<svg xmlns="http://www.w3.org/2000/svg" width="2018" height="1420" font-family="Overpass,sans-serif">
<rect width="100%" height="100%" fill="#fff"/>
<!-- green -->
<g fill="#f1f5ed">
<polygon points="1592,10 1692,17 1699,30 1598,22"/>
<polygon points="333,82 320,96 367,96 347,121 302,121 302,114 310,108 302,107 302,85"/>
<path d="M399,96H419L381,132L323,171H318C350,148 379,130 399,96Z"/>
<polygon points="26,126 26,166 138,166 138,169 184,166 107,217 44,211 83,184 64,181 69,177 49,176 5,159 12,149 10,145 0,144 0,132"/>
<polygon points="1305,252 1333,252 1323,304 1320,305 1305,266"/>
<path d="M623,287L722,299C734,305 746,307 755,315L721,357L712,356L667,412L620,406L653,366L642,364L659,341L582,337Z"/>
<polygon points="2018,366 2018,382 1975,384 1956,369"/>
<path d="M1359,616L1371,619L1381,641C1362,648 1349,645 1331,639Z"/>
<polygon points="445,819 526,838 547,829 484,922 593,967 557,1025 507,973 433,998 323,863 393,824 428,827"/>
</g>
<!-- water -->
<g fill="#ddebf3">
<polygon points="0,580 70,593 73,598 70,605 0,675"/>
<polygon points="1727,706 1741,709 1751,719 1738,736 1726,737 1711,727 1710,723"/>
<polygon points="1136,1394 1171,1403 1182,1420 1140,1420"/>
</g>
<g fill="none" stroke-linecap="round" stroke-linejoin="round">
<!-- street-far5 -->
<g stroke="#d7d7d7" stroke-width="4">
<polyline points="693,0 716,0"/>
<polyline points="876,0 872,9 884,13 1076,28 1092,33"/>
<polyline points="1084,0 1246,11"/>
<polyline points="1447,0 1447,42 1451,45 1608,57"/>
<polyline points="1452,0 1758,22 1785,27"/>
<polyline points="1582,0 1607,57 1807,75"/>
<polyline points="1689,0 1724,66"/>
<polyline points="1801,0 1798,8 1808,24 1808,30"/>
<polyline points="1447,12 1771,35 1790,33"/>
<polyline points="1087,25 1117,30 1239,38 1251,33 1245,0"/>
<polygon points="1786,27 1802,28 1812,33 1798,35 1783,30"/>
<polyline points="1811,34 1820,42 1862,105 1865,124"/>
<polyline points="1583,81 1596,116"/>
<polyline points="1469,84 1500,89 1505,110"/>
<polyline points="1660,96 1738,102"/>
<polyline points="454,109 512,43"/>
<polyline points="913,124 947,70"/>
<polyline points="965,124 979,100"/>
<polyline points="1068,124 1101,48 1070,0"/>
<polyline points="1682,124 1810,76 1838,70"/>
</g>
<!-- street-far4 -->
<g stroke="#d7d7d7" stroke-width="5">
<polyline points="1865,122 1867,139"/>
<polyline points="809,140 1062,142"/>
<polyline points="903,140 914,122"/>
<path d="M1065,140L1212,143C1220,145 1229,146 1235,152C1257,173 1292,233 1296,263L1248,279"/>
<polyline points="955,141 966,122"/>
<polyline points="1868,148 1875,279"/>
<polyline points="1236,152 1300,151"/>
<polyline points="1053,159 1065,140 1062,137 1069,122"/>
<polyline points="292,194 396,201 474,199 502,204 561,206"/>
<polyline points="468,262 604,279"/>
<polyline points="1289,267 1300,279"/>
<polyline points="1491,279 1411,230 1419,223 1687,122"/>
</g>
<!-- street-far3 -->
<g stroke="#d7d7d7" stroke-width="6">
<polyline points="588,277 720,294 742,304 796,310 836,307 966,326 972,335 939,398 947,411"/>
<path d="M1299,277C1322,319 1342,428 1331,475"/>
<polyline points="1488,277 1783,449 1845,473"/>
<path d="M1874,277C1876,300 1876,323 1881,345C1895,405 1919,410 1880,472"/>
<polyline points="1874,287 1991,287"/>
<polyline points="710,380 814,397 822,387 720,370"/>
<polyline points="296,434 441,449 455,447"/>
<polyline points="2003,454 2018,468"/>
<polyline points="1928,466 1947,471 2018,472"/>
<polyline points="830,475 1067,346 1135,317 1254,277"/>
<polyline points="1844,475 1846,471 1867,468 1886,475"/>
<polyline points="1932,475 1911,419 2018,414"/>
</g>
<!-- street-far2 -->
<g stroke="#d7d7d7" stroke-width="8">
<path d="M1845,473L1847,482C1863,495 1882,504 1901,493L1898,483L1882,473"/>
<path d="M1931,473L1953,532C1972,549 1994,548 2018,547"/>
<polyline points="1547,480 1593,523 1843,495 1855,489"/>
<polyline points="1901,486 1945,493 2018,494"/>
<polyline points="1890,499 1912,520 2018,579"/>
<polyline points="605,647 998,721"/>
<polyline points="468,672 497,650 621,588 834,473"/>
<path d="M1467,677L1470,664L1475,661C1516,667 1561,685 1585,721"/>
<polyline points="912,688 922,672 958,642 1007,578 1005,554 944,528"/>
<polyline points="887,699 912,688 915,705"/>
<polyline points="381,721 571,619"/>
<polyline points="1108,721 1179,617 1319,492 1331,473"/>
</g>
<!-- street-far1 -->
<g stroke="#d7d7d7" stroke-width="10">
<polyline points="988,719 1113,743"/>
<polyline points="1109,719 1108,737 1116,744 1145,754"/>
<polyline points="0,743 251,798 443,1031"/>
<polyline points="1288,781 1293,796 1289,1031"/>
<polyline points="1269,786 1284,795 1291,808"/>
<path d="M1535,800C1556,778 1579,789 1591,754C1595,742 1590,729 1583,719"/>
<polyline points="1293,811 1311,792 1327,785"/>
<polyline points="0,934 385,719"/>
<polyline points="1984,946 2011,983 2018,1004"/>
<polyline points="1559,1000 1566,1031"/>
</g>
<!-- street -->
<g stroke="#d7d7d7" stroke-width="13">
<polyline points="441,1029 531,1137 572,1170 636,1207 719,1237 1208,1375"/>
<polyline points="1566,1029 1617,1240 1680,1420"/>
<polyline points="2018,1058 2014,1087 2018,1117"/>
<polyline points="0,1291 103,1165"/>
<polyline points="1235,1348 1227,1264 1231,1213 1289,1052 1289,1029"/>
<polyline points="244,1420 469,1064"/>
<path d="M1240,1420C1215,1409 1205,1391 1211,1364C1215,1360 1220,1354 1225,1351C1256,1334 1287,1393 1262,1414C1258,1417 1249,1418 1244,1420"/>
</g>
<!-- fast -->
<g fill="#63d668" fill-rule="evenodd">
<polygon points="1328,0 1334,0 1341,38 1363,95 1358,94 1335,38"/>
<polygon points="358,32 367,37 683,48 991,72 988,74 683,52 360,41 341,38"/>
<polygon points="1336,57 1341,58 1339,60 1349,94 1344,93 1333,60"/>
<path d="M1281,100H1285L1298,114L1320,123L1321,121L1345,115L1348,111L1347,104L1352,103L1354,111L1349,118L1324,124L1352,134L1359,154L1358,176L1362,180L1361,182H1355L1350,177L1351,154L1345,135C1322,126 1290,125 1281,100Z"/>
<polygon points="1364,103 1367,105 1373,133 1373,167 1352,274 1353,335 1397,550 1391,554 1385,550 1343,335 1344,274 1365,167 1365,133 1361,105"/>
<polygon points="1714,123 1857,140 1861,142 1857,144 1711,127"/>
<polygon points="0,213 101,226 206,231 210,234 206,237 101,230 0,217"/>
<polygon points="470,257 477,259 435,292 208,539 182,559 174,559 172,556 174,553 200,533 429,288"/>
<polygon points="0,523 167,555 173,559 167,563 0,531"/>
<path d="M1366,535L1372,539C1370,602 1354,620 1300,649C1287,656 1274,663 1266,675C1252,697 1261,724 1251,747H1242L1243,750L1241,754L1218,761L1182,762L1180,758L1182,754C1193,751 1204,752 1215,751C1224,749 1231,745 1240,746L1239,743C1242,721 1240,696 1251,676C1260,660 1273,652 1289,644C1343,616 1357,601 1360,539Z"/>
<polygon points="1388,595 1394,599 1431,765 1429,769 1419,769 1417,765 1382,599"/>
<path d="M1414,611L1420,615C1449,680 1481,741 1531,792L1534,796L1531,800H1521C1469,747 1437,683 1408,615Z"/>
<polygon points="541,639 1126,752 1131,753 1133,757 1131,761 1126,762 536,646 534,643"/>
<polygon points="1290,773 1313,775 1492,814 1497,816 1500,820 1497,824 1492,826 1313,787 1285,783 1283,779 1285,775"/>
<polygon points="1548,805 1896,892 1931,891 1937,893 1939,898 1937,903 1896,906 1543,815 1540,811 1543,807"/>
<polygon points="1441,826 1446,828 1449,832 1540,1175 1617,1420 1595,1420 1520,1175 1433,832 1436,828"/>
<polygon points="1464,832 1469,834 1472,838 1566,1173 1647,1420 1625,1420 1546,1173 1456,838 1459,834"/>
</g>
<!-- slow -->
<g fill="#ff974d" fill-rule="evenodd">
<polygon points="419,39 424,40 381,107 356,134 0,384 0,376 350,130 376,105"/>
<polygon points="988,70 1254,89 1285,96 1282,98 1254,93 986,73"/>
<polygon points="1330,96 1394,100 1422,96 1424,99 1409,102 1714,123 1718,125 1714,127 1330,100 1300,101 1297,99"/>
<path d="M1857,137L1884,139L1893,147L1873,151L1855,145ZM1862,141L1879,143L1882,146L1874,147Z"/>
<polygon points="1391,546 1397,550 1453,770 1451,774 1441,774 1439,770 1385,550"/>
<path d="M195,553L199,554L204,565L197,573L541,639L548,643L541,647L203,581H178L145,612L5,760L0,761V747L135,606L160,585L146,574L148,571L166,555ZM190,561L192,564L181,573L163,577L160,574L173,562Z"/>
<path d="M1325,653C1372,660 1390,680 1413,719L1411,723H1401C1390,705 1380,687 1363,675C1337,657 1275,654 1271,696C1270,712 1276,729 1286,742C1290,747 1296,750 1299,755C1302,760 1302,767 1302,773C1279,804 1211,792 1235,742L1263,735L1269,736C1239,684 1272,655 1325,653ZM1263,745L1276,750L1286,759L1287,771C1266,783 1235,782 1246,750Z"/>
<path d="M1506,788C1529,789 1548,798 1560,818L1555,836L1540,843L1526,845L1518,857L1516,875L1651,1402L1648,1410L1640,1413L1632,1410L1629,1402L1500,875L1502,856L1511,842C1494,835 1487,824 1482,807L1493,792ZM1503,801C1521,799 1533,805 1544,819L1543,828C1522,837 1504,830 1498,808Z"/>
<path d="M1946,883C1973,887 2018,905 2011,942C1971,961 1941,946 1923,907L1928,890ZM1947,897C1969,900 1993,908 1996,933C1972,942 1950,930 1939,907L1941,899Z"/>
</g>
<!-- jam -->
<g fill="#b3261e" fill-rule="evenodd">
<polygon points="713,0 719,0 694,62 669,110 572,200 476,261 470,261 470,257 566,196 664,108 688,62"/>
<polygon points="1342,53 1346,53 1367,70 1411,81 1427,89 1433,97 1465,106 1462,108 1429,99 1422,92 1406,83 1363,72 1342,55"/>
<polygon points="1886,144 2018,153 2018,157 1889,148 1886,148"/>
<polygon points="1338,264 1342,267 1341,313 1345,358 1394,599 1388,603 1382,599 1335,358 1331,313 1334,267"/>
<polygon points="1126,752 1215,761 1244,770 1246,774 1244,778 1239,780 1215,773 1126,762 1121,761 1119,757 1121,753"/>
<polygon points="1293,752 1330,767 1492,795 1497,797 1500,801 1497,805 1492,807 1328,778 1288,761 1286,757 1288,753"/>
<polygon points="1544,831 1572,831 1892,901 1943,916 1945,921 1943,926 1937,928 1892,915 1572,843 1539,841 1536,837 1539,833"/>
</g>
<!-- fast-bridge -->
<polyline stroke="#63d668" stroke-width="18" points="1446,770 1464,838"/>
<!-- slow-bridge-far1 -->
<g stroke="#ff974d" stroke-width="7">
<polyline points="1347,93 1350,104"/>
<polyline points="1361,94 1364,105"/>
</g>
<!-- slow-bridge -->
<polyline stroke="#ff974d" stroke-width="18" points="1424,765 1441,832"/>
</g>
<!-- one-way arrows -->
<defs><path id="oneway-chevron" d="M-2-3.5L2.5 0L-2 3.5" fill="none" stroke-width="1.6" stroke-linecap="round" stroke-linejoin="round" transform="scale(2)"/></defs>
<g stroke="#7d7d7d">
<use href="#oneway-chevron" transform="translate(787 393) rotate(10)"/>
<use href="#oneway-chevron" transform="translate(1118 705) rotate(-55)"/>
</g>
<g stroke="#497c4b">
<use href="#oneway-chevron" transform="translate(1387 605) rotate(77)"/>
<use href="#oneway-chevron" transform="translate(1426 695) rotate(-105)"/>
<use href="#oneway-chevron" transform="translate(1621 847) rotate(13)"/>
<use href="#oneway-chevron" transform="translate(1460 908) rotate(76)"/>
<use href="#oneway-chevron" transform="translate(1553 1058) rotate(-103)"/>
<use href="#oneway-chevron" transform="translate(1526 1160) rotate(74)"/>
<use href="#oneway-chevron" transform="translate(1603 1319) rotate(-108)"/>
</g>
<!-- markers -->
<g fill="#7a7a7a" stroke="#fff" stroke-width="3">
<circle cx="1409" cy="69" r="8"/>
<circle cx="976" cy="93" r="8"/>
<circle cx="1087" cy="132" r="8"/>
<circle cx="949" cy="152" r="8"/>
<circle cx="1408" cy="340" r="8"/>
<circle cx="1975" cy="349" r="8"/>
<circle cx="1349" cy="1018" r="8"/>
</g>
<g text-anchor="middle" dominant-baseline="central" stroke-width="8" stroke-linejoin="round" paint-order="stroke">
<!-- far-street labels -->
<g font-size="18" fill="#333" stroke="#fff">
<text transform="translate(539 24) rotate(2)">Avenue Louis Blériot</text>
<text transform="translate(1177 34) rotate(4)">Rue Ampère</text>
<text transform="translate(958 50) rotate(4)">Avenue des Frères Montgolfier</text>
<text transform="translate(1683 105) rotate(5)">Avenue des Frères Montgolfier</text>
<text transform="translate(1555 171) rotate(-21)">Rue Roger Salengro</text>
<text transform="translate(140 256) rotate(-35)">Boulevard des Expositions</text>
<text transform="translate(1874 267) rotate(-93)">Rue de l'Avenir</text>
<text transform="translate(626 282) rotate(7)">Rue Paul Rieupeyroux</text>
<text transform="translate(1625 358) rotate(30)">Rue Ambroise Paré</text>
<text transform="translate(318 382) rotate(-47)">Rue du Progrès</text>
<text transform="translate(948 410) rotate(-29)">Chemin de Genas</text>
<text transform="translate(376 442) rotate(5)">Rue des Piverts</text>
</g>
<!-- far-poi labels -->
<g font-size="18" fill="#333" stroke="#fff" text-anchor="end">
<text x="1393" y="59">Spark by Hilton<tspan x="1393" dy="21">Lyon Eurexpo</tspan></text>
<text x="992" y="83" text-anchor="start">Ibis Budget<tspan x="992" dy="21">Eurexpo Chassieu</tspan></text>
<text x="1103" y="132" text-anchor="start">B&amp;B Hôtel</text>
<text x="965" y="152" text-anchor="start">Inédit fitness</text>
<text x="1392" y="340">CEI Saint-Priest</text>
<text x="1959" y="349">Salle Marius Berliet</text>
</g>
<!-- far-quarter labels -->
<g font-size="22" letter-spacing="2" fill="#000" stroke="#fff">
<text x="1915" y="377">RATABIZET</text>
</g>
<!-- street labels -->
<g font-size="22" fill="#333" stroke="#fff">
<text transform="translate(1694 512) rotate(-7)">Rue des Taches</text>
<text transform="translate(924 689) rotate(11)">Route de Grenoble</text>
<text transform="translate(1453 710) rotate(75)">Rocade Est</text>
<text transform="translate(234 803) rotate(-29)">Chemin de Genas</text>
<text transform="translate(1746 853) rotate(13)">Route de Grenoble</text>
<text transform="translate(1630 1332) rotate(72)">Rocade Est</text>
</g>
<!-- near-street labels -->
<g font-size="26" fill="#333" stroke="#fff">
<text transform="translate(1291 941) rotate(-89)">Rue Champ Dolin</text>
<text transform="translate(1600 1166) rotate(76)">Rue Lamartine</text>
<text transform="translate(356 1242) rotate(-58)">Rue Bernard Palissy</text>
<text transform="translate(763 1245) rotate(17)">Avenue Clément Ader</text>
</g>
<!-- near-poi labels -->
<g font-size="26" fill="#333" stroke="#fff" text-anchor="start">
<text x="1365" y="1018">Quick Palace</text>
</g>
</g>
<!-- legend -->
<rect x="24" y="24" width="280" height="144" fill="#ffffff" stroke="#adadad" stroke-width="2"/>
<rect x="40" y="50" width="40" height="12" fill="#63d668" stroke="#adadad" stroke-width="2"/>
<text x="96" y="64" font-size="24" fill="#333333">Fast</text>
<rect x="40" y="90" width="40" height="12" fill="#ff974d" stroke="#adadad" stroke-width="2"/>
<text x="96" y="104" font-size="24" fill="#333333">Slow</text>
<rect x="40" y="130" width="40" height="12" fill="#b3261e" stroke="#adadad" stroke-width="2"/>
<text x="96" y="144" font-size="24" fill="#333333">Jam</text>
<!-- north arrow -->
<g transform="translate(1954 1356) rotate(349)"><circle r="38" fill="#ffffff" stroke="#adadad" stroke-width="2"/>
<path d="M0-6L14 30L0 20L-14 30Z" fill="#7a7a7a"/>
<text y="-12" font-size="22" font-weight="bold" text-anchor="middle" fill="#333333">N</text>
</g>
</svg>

============

**Exercise details**: Where a line of the records includes "Frères", copy it.

**Response to this exercise**:
<text transform="translate(958 50) rotate(4)">Avenue des Frères Montgolfier</text>
<text transform="translate(1683 105) rotate(5)">Avenue des Frères Montgolfier</text>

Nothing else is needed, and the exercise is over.